FIG. 2 is a diagram showing a second embodiment of the inspection device according to the present invention, and the same components as those of the first embodiment shown in FIG. 1 are given the same numbers. In Fig. 2, 10 is a reticle;
Reference numeral 11 indicates a pattern, and the hatched portions of the pattern 11 represent the same pattern, each of which is made up of repeating units 12. In this embodiment, the scanning width is made variable so that only the data of the repeating unit 12 of the pattern 11 at the lower right of the figure is included.

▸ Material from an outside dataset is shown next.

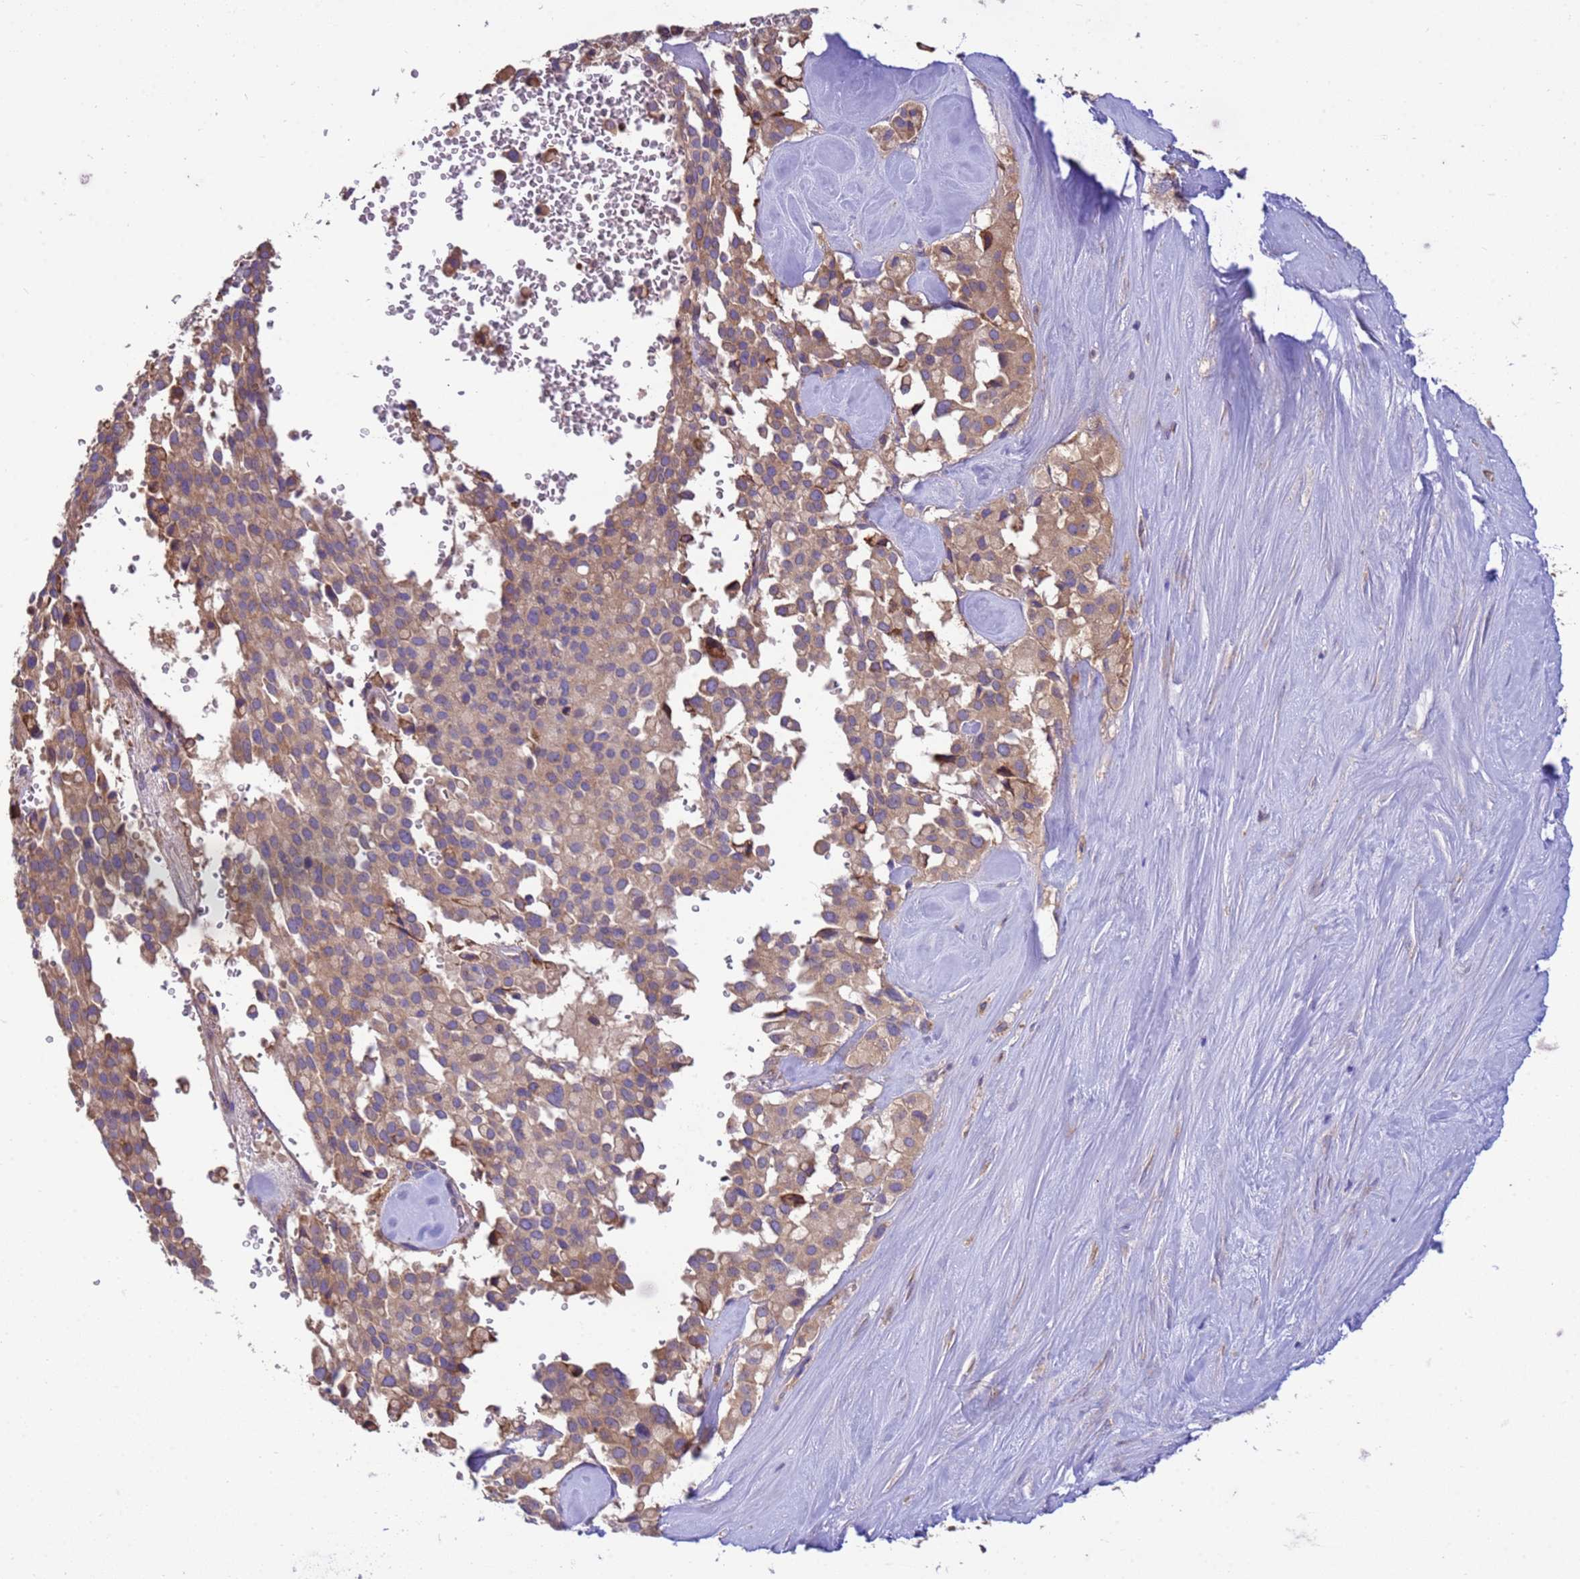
{"staining": {"intensity": "moderate", "quantity": ">75%", "location": "cytoplasmic/membranous"}, "tissue": "pancreatic cancer", "cell_type": "Tumor cells", "image_type": "cancer", "snomed": [{"axis": "morphology", "description": "Adenocarcinoma, NOS"}, {"axis": "topography", "description": "Pancreas"}], "caption": "Immunohistochemical staining of pancreatic cancer reveals medium levels of moderate cytoplasmic/membranous staining in approximately >75% of tumor cells. (IHC, brightfield microscopy, high magnification).", "gene": "THAP5", "patient": {"sex": "male", "age": 65}}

Therefore, by using repeated expressions, the pattern of the entire hatching can be inspected.

[Effects of the Invention] According to the present invention, the amount of data can be reduced, and data production time, data handling efficiency, and inspection time can be reduced.

FIG. 2 is a diagram showing the relationship between pattern repetition and scanning width showing a second embodiment of the inspection apparatus according to the present invention, and FIG. 3 is an overall configuration diagram of a conventional inspection apparatus.

1.10... Reticle (mask to be inspected), 2.
11... Pattern, 3... Imaging device with microscope, 4... Magnetic tape (MT), 5... Image processing system, 6... ...Defect extraction device, 12...Repetition unit.

[Brief explanation of the drawing]

FIG. 1 is a diagram showing the relationship between pattern repetition and scanning width of a first embodiment of the inspection apparatus according to the present invention, 1. Niticle (mask to be inspected) 2: Pattern repetition and scanning width of pattern 1st example Xa 10 Niticle 11: Pattern L28 Repetition unit No. 2': A diagram showing the relationship between pattern repetition and scanning width for three examples FIG. 2 Overall configuration diagram of a conventional inspection device FIG. 3 : Photographic device with microscope 4: W1 tape (MT)

Claims (1)

[Claims] The surface of a mask to be inspected on which a predetermined pattern is formed is scanned in the horizontal direction, and when the scan reaches the end of the mask, the next stage of scanning is started by stepping vertically by a predetermined scanning width. In an inspection apparatus that inspects the mask to be inspected by extracting mask data and comparing the mask data with predetermined design data, the scanning width is made variable based on the shape of the pattern;
An inspection device characterized in that inspection is performed using mask data of the same pattern at multiple locations.